---- Document text

There are two mysteries, right?

  1. why is this page being called?
  2. why are there significantly more hhvm error logs than there are webrequest logs for this page?

Mystery 1 could be explained away by cached client JS, but maybe not too. Mystery 2 is a little more interesting, but, since this is dead code, my opinion is that it isn’t worth the (possibly large) effort in solving it.

If someone else disagrees, I think Andy needs more stacktraces from the error logs to look at the code path that is calling this page. Maybe some of them are directly hitting this as a request, but maybe some others are coming from some other less direct code path. I'm not sure how to get him more stacktraces, so if someone wants to help, that's the first thing to do.

If no one really cares so much, then let's just have them deploy the change to remove the code, eh?

There are two mysteries, right?

  1. why is this page being called?
  2. why are there significantly more hhvm error logs than there are webrequest logs for this page?

Mystery 1 could be explained away by cached client JS, but maybe not too. Mystery 2 is a little more interesting, but, since this is dead code, my opinion is that it isn’t worth the (possibly large) effort in solving it.

Agreed. If it's already code on its way out, let's just finish making it go away. I really don't think it's that interesting of a mystery to keep looking into.

If someone else disagrees, I think Andy needs more stacktraces from the error logs to look at the code path that is calling this page. Maybe some of them are directly hitting this as a request, but maybe some others are coming from some other less direct code path. I'm not sure how to get him more stacktraces, so if someone wants to help, that's the first thing to do.

I don't know what more we need. P289 yesterday showed us it was coming from the expected code path. The description here shows what breaks when that does ($allocContext isn't set in BannerRandom since the refactor, ends up being passed null to BannerChooser). The fix is clearly:

  • Remove dead code, or
  • Fix SpecialBannerRandom to properly set $allocContext before passing it.

--------
---- Given records

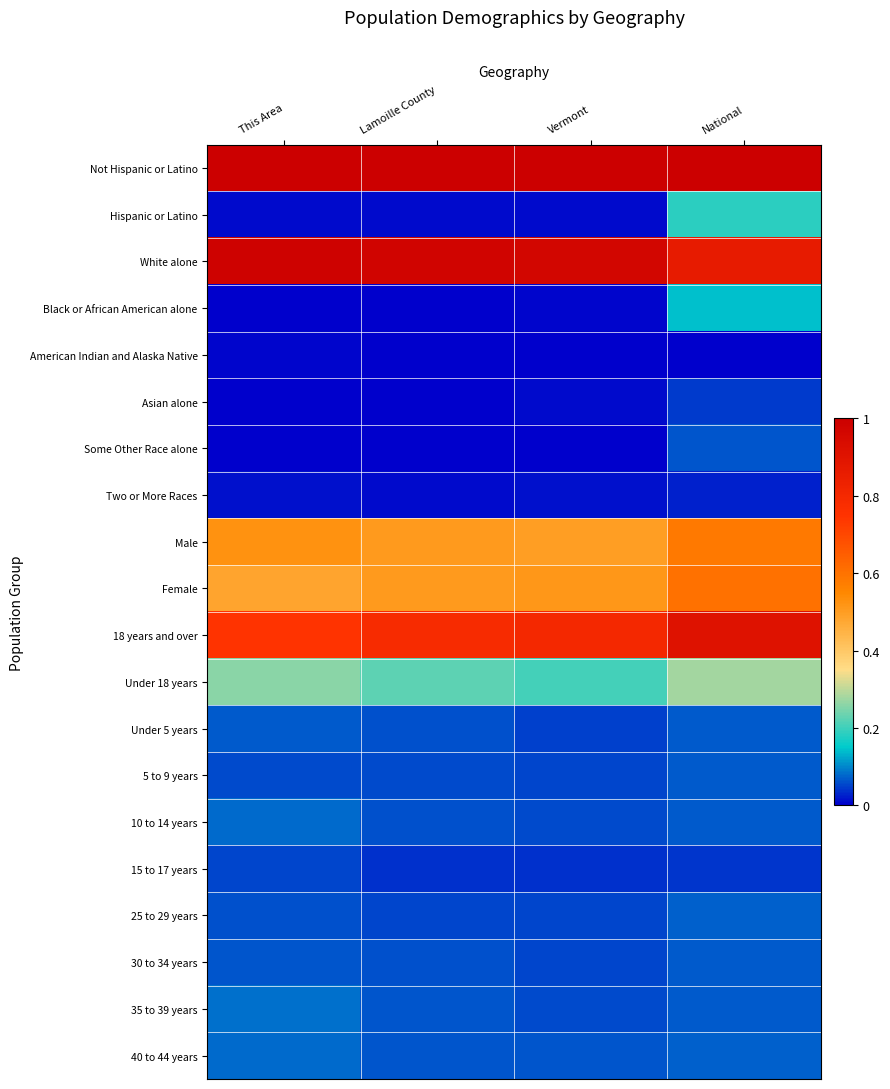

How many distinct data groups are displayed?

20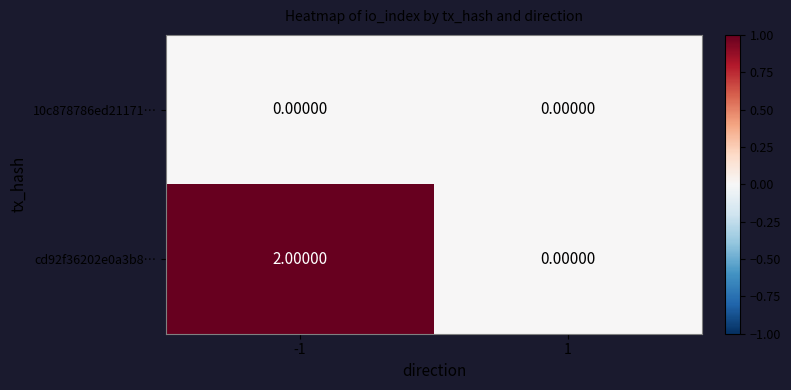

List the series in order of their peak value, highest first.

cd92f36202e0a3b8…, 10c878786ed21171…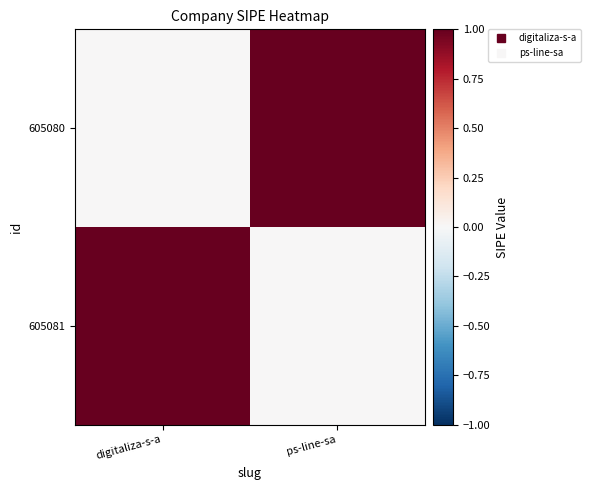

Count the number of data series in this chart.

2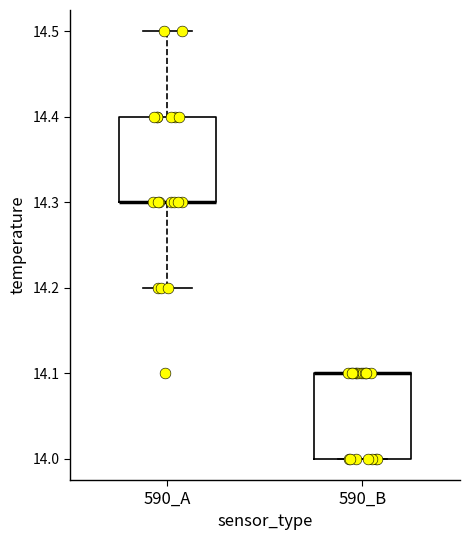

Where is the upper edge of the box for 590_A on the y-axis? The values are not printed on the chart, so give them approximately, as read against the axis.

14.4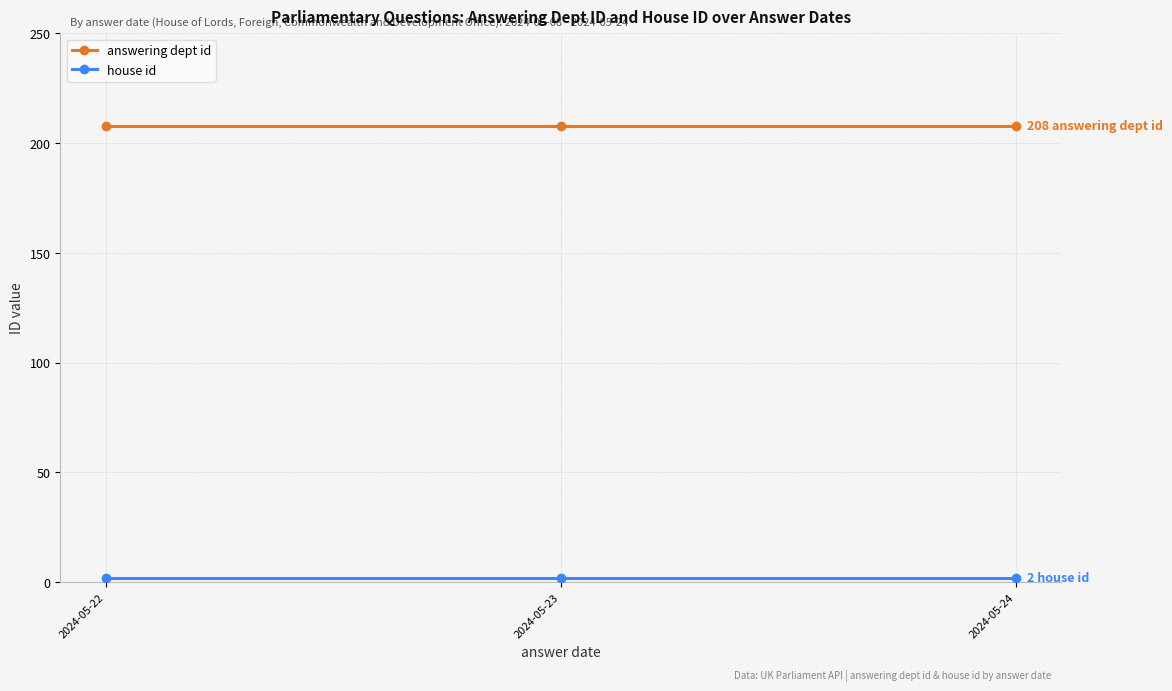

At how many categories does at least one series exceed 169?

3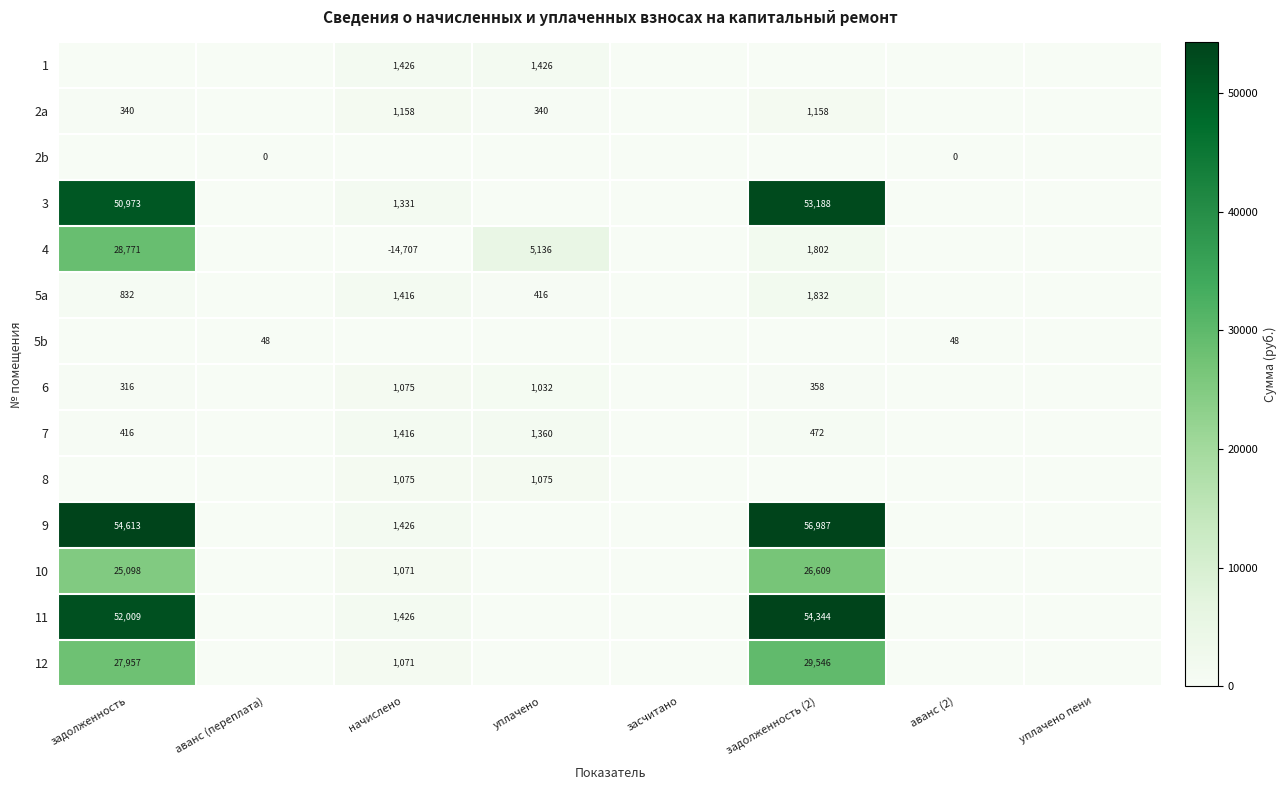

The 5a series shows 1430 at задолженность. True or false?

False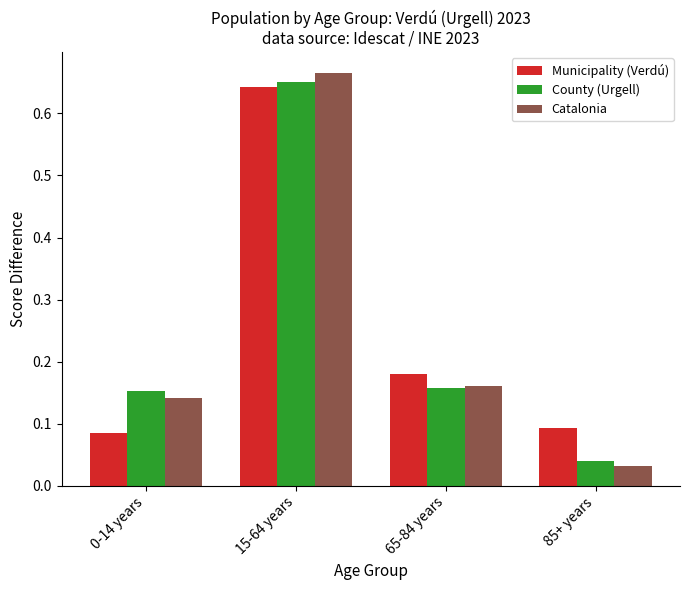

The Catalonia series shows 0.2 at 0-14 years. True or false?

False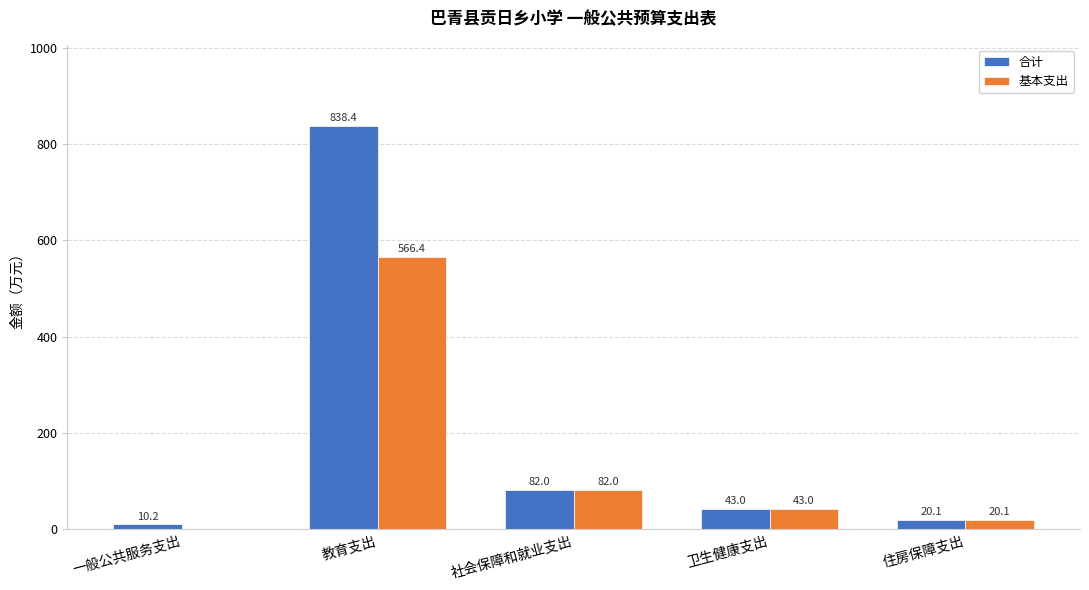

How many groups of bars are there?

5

--------

## Task requirements
**1)** Please rewrite the part of the forum thread about the BannerRandom errors that opens with the words containing "I don't know" and closes with "before passing it.", substituting "unused code" for "dead code".
**2)** Write the next part of the forum thread about the BannerRandom errors, picking up after its final line.

## Written answers
**1)**
I don't know what more we need. P289 yesterday showed us it was coming from the expected code path. The description here shows what breaks when that does ($allocContext isn't set in BannerRandom since the refactor, ends up being passed null to BannerChooser). The fix is clearly:

  • Remove unused code, or
  • Fix SpecialBannerRandom to properly set $allocContext before passing it.

**2)**
So yes, maybe as an academic exercise it would be nice to understand why it's being called, but I don't think it's worth leaving broken in prod until we do.

If no one really cares so much, then let's just have them deploy the change to remove the code, eh?

Yes, please.

Quick update here: we're preparing a simple patch to just return a 410 from the Special:BannerRandom endpoint. That should be guaranteed to not break anything else. (The patch for fully removing the code is more complicated and needs more careful checking before deployment.)

@chad and @Ottomata thanks so much!

This comment was removed by AndyRussG.
gerritbot subscribed.

Change 190506 had a related patch set uploaded (by AndyRussG):
Deprecate Special:BannerRandom and return a 410

https://gerrit.wikimedia.org/r/190506

Patch-For-Review

Change 190506 merged by jenkins-bot:
Deprecate Special:BannerRandom and return a 410

https://gerrit.wikimedia.org/r/190506

Change 190559 had a related patch set uploaded (by AndyRussG):
Warn and die at unexplained SpecialBannerRandom execution

https://gerrit.wikimedia.org/r/190559

Patch-For-Review

Change 190559 merged by jenkins-bot:
Warn in a special log on unexpected code execution

https://gerrit.wikimedia.org/r/190559

Change 190596 had a related patch set uploaded (by AndyRussG):
Fix detail in warn in a special log on unexpected code execution

https://gerrit.wikimedia.org/r/190596

Patch-For-Review

Change 190596 merged by jenkins-bot:
Fix detail in warn in a special log on unexpected code execution

https://gerrit.wikimedia.org/r/190596

We think the spam to hhvm.log is resolved now, it's been almost 2 hours with no more messages. Sorry, kthx bye!

BTW, we're capturing some extra info about the phantom code execution in fluorine:/a/mw-log/T89258.log and should have some more insight pretty soon. :) Many thanks to everyone, and especially to @awight for his brilliant loggy suggestions and deploy-fu!

Results from this debug log:

  • All the calls to this code were indeed coming through the expected route (SpecialBannerRandom::execute()).
  • A sample of the URLs shows:
    • a relatively normal distribution of countries, except for a high prevalence of India and "XX" (which means CentralNotice couldn't determine the country), and
    • a high percentage of mobile devices (as detected by CentralNotice).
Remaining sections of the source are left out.